**REQUIRED ACTION:**
What you return must match the records below exactly, apart from the omitted pictures.

**** SUPPLIED RECORDS ****

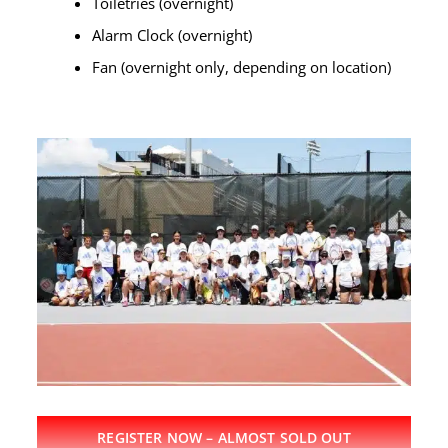
Toiletries (overnight)
Alarm Clock (overnight)
Fan (overnight only, depending on location)
REGISTER NOW – ALMOST SOLD OUT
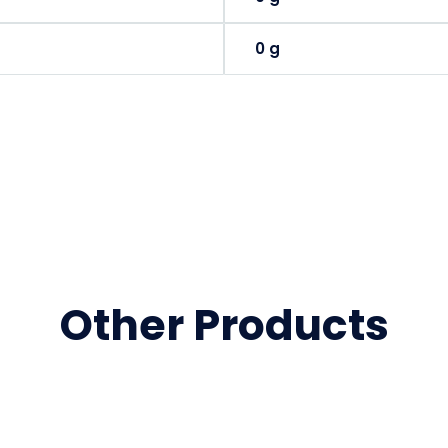
0 g
Other Products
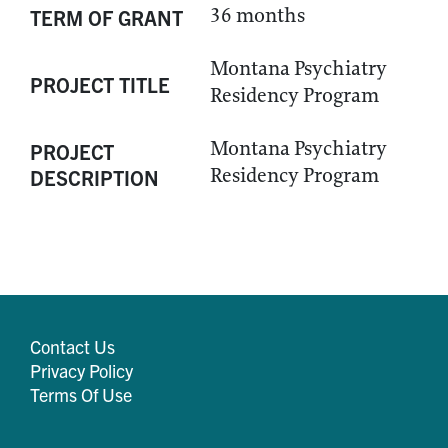
36 months
TERM OF GRANT
Montana Psychiatry
PROJECT TITLE
Residency Program
Montana Psychiatry
PROJECT
Residency Program
DESCRIPTION
Contact Us
Privacy Policy
Terms Of Use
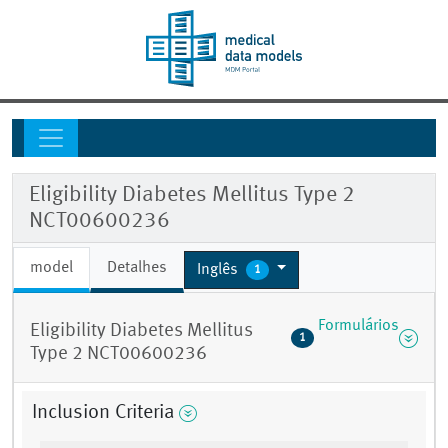
Eligibility Diabetes Mellitus Type 2
NCT00600236
model
Detalhes
Inglês
1
Formulários
Eligibility Diabetes Mellitus
1
Type 2 NCT00600236
Inclusion Criteria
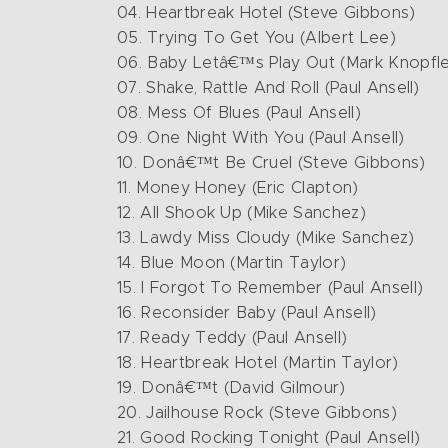
04. Heartbreak Hotel (Steve Gibbons)
05. Trying To Get You (Albert Lee)
06. Baby Letâ€™s Play Out (Mark Knopfle
07. Shake, Rattle And Roll (Paul Ansell)
08. Mess Of Blues (Paul Ansell)
09. One Night With You (Paul Ansell)
10. Donâ€™t Be Cruel (Steve Gibbons)
11. Money Honey (Eric Clapton)
12. All Shook Up (Mike Sanchez)
13. Lawdy Miss Cloudy (Mike Sanchez)
14. Blue Moon (Martin Taylor)
15. I Forgot To Remember (Paul Ansell)
16. Reconsider Baby (Paul Ansell)
17. Ready Teddy (Paul Ansell)
18. Heartbreak Hotel (Martin Taylor)
19. Donâ€™t (David Gilmour)
20. Jailhouse Rock (Steve Gibbons)
21. Good Rocking Tonight (Paul Ansell)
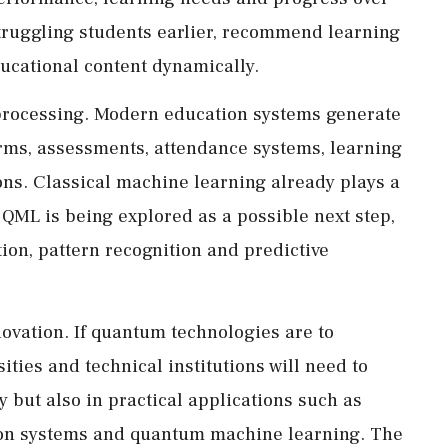
struggling students earlier, recommend learning
ucational content dynamically.
 processing. Modern education systems generate
orms, assessments, attendance systems, learning
ns. Classical machine learning already plays a
 QML is being explored as a possible next step,
ation, pattern recognition and predictive
ovation. If quantum technologies are to
ties and technical institutions will need to
 but also in practical applications such as
on systems and quantum machine learning. The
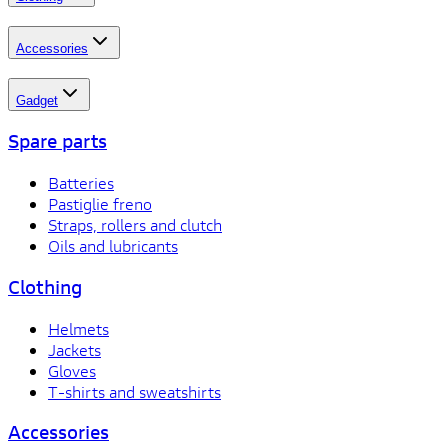
Accessories
Gadget
Spare parts
Batteries
Pastiglie freno
Straps, rollers and clutch
Oils and lubricants
Clothing
Helmets
Jackets
Gloves
T-shirts and sweatshirts
Accessories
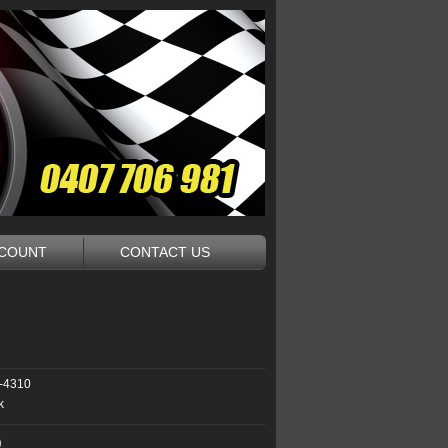
CCOUNT
CONTACT US
-4310
k
9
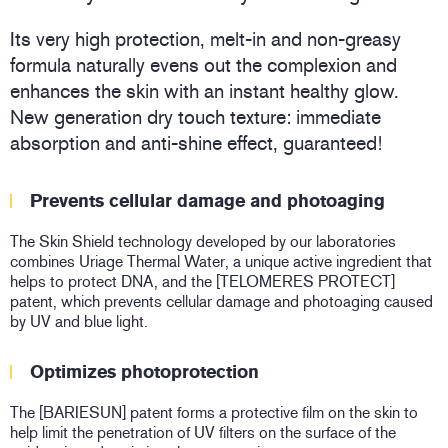
Its very high protection, melt-in and non-greasy
formula naturally evens out the complexion and
enhances the skin with an instant healthy glow.
New generation dry touch texture: immediate
absorption and anti-shine effect, guaranteed!
Prevents cellular damage and photoaging
The Skin Shield technology developed by our laboratories
combines Uriage Thermal Water, a unique active ingredient that
helps to protect DNA, and the [TELOMERES PROTECT]
patent, which prevents cellular damage and photoaging caused
by UV and blue light.
Optimizes photoprotection
The [BARIESUN] patent forms a protective film on the skin to
help limit the penetration of UV filters on the surface of the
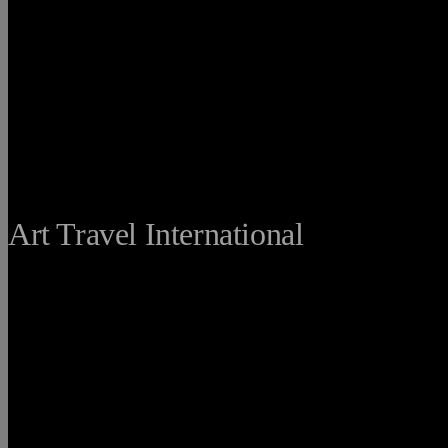
THE FINE
Art Travel International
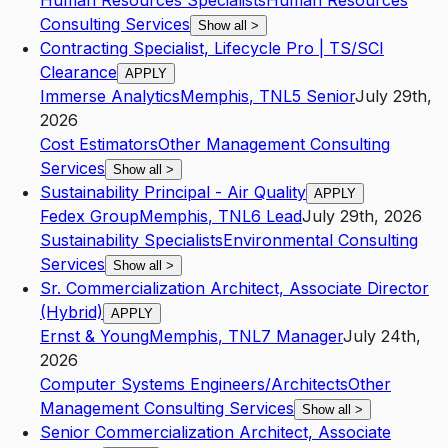
Human Resources Specialists
Human Resources
Consulting Services
Show all
>
Contracting Specialist, Lifecycle Pro | TS/SCI
Clearance
APPLY
Immerse Analytics
Memphis
,
TN
L5
Senior
July 29th,
2026
Cost Estimators
Other Management Consulting
Services
Show all
>
Sustainability Principal - Air Quality
APPLY
Fedex Group
Memphis
,
TN
L6
Lead
July 29th, 2026
Sustainability Specialists
Environmental Consulting
Services
Show all
>
Sr. Commercialization Architect, Associate Director
(Hybrid)
APPLY
Ernst & Young
Memphis
,
TN
L7
Manager
July 24th,
2026
Computer Systems Engineers/Architects
Other
Management Consulting Services
Show all
>
Senior Commercialization Architect, Associate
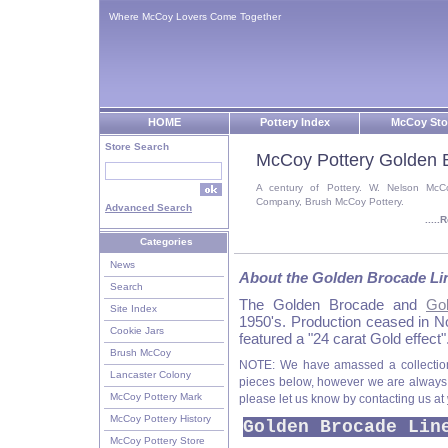
Where McCoy Lovers Come Together
HOME
Pottery Index
McCoy Sto
Store Search
McCoy Pottery Golden 
A century of Pottery. W. Nelson McC
Company, Brush McCoy Pottery.
Advanced Search
....
Categories
News
About the Golden Brocade Li
Search
The Golden Brocade and
Go
Site Index
1950's. Production ceased in 
Cookie Jars
featured a "24 carat Gold effect"
Brush McCoy
NOTE: We have amassed a collectio
Lancaster Colony
pieces below, however we are always lo
McCoy Pottery Mark
please let us know by contacting us at
McCoy Pottery History
Golden Brocade Lin
McCoy Pottery Store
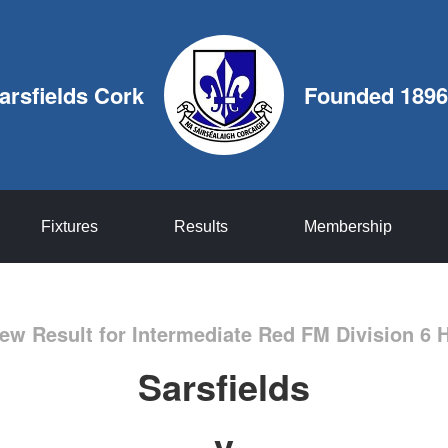
arsfields Cork
Founded 1896
Fixtures
Results
Membership
ew Result for Intermediate Red FM Division 6 
Sarsfields
v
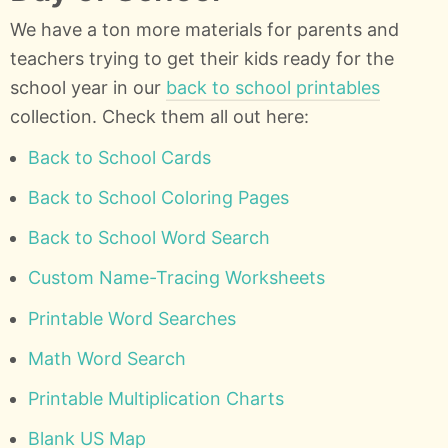
We have a ton more materials for parents and
teachers trying to get their kids ready for the
school year in our
back to school printables
collection. Check them all out here:
Back to School Cards
Back to School Coloring Pages
Back to School Word Search
Custom Name-Tracing Worksheets
Printable Word Searches
Math Word Search
Printable Multiplication Charts
Blank US Map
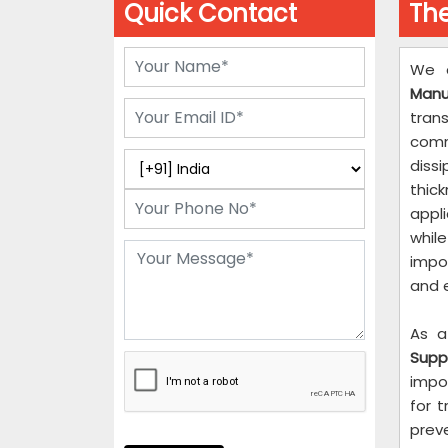
Quick Contact
The
We 
Manu
tran
comm
diss
thi
appli
whil
impo
and 
As a
Suppl
impo
for 
prev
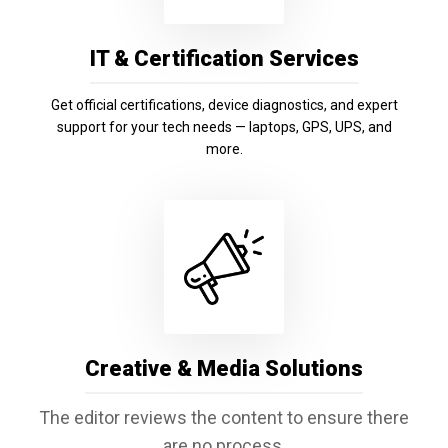
IT & Certification Services
Get official certifications, device diagnostics, and expert
support for your tech needs — laptops, GPS, UPS, and
more.
Creative & Media Solutions
The editor reviews the content to ensure there
are no process,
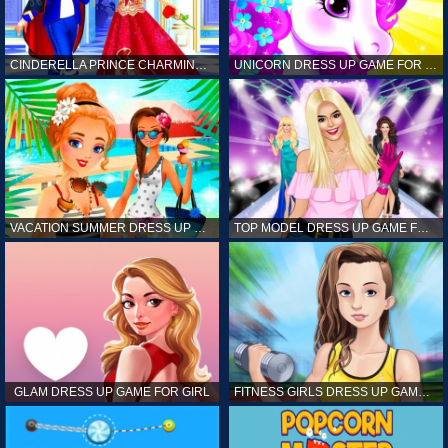
CINDERELLA PRINCE CHARMING GAME FOR GIRL
UNICORN DRESS UP GAME FOR GIRL
VACATION SUMMER DRESS UP GAME FOR GIRL
TOP MODEL DRESS UP GAME FOR GIRL
GLAM DRESS UP GAME FOR GIRL
FITNESS GIRLS DRESS UP GAME FOR GIRL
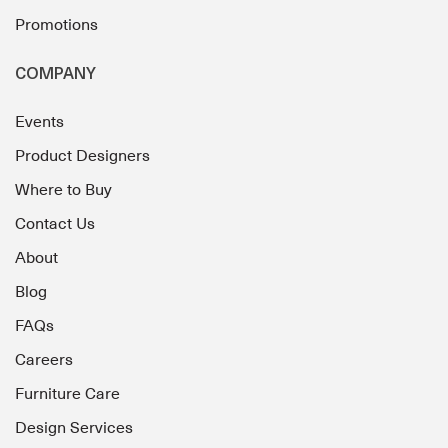
Promotions
COMPANY
Events
Product Designers
Where to Buy
Contact Us
About
Blog
FAQs
Careers
Furniture Care
Design Services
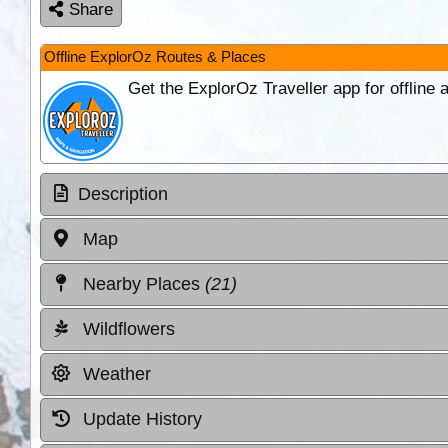
Share
Offline ExplorOz Routes & Places
Get the ExplorOz Traveller app for offline
Description
Map
Nearby Places
(21)
Wildflowers
Weather
Update History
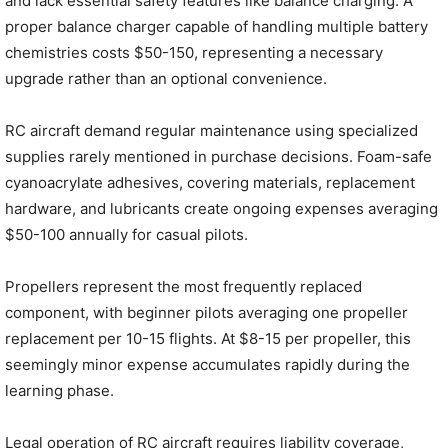
and lack essential safety features like balance charging. A
proper balance charger capable of handling multiple battery
chemistries costs $50-150, representing a necessary
upgrade rather than an optional convenience.
RC aircraft demand regular maintenance using specialized
supplies rarely mentioned in purchase decisions. Foam-safe
cyanoacrylate adhesives, covering materials, replacement
hardware, and lubricants create ongoing expenses averaging
$50-100 annually for casual pilots.
Propellers represent the most frequently replaced
component, with beginner pilots averaging one propeller
replacement per 10-15 flights. At $8-15 per propeller, this
seemingly minor expense accumulates rapidly during the
learning phase.
Legal operation of RC aircraft requires liability coverage,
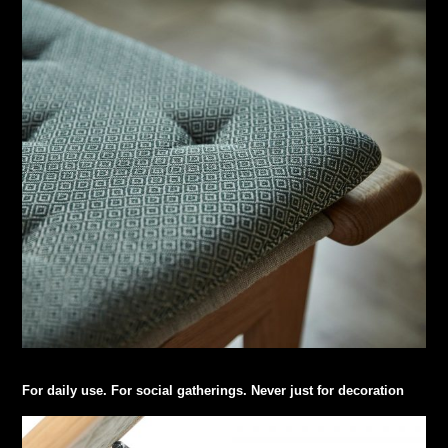
For daily use. For social gatherings. Never just for decoration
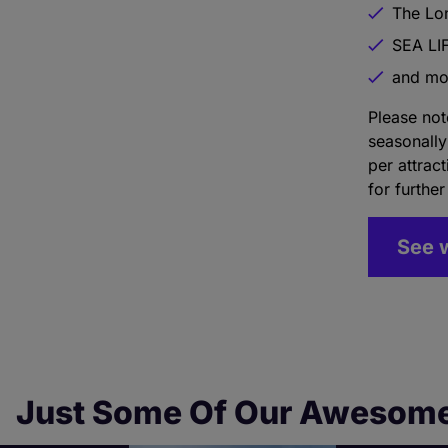
The Lo
SEA LI
and mo
Please not
seasonally
per attrac
for further
See 
Just Some Of Our Awesome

****

**RESULT FOR THIS TASK:**
Toiletries (overnight)
Alarm Clock (overnight)
Fan (overnight only, depending on location)
REGISTER NOW – ALMOST SOLD OUT
0 g
Other Products
36 months
TERM OF GRANT
Montana Psychiatry
PROJECT TITLE
Residency Program
Montana Psychiatry
PROJECT
Residency Program
DESCRIPTION
Contact Us
Privacy Policy
Terms Of Use
Eligibility Diabetes Mellitus Type 2
NCT00600236
model
Detalhes
Inglês
1
Formulários
Eligibility Diabetes Mellitus
1
Type 2 NCT00600236
Inclusion Criteria
04. Heartbreak Hotel (Steve Gibbons)
05. Trying To Get You (Albert Lee)
06. Baby Letâ€™s Play Out (Mark Knopfle
07. Shake, Rattle And Roll (Paul Ansell)
08. Mess Of Blues (Paul Ansell)
09. One Night With You (Paul Ansell)
10. Donâ€™t Be Cruel (Steve Gibbons)
11. Money Honey (Eric Clapton)
12. All Shook Up (Mike Sanchez)
13. Lawdy Miss Cloudy (Mike Sanchez)
14. Blue Moon (Martin Taylor)
15. I Forgot To Remember (Paul Ansell)
16. Reconsider Baby (Paul Ansell)
17. Ready Teddy (Paul Ansell)
18. Heartbreak Hotel (Martin Taylor)
19. Donâ€™t (David Gilmour)
20. Jailhouse Rock (Steve Gibbons)
21. Good Rocking Tonight (Paul Ansell)
struggling students earlier, recommend learning
ucational content dynamically.
 processing. Modern education systems generate
orms, assessments, attendance systems, learning
ns. Classical machine learning already plays a
 QML is being explored as a possible next step,
ation, pattern recognition and predictive
ovation. If quantum technologies are to
ties and technical institutions will need to
 but also in practical applications such as
on systems and quantum machine learning. The
Accessories
Gadget
Spare parts
Batteries
Pastiglie freno
Straps, rollers and clutch
Oils and lubricants
Clothing
Helmets
Jackets
Gloves
T-shirts and sweatshirts
Accessories
CCOUNT
CONTACT US
-4310
k
9
Its very high protection, melt-in and non-greasy
formula naturally evens out the complexion and
enhances the skin with an instant healthy glow.
New generation dry touch texture: immediate
absorption and anti-shine effect, guaranteed!
Prevents cellular damage and photoaging
The Skin Shield technology developed by our laboratories
combines Uriage Thermal Water, a unique active ingredient that
helps to protect DNA, and the [TELOMERES PROTECT]
patent, which prevents cellular damage and photoaging caused
by UV and blue light.
Optimizes photoprotection
The [BARIESUN] patent forms a protective film on the skin to
help limit the penetration of UV filters on the surface of the
THE FINE
Art Travel International
Human Resources Specialists
Human Resources
Consulting Services
Show all
>
Contracting Specialist, Lifecycle Pro | TS/SCI
Clearance
APPLY
Immerse Analytics
Memphis
,
TN
L5
Senior
July 29th,
2026
Cost Estimators
Other Management Consulting
Services
Show all
>
Sustainability Principal - Air Quality
APPLY
Fedex Group
Memphis
,
TN
L6
Lead
July 29th, 2026
Sustainability Specialists
Environmental Consulting
Services
Show all
>
Sr. Commercialization Architect, Associate Director
(Hybrid)
APPLY
Ernst & Young
Memphis
,
TN
L7
Manager
July 24th,
2026
Computer Systems Engineers/Architects
Other
Management Consulting Services
Show all
>
Senior Commercialization Architect, Associate
Where McCoy Lovers Come Together
HOME
Pottery Index
McCoy Sto
Store Search
McCoy Pottery Golden 
A century of Pottery. W. Nelson McC
Company, Brush McCoy Pottery.
Advanced Search
....
Categories
News
About the Golden Brocade Li
Search
The Golden Brocade and
Go
Site Index
1950's. Production ceased in 
Cookie Jars
featured a "24 carat Gold effect"
Brush McCoy
NOTE: We have amassed a collectio
Lancaster Colony
pieces below, however we are always lo
McCoy Pottery Mark
please let us know by contacting us at
McCoy Pottery History
Golden Brocade Lin
McCoy Pottery Store
arsfields Cork
Founded 1896
Fixtures
Results
Membership
ew Result for Intermediate Red FM Division 6 
Sarsfields
v
We have a ton more materials for parents and
teachers trying to get their kids ready for the
school year in our
back to school printables
collection. Check them all out here:
Back to School Cards
Back to School Coloring Pages
Back to School Word Search
Custom Name-Tracing Worksheets
Printable Word Searches
Math Word Search
Printable Multiplication Charts
Blank US Map
Quick Contact
The
We 
Manu
tran
comm
diss
thi
appli
whil
impo
and 
As a
Suppl
impo
for 
prev
IT & Certification Services
Get official certifications, device diagnostics, and expert
support for your tech needs — laptops, GPS, UPS, and
more.
Creative & Media Solutions
The editor reviews the content to ensure there
are no process,
CINDERELLA PRINCE CHARMING GAME FOR GIRL
UNICORN DRESS UP GAME FOR GIRL
VACATION SUMMER DRESS UP GAME FOR GIRL
TOP MODEL DRESS UP GAME FOR GIRL
GLAM DRESS UP GAME FOR GIRL
FITNESS GIRLS DRESS UP GAME FOR GIRL
Promotions
COMPANY
Events
Product Designers
Where to Buy
Contact Us
About
Blog
FAQs
Careers
Furniture Care
Design Services
Share
Offline ExplorOz Routes & Places
Get the ExplorOz Traveller app for offline
Description
Map
Nearby Places
(21)
Wildflowers
Weather
Update History
and lack essential safety features like balance charging. A
proper balance charger capable of handling multiple battery
chemistries costs $50-150, representing a necessary
upgrade rather than an optional convenience.
RC aircraft demand regular maintenance using specialized
supplies rarely mentioned in purchase decisions. Foam-safe
cyanoacrylate adhesives, covering materials, replacement
hardware, and lubricants create ongoing expenses averaging
$50-100 annually for casual pilots.
Propellers represent the most frequently replaced
component, with beginner pilots averaging one propeller
replacement per 10-15 flights. At $8-15 per propeller, this
seemingly minor expense accumulates rapidly during the
learning phase.
Legal operation of RC aircraft requires liability coverage,
For daily use. For social gatherings. Never just for decoration
The Lo
SEA LI
and mo
Please not
seasonally
per attrac
for further
See 
Just Some Of Our Awesome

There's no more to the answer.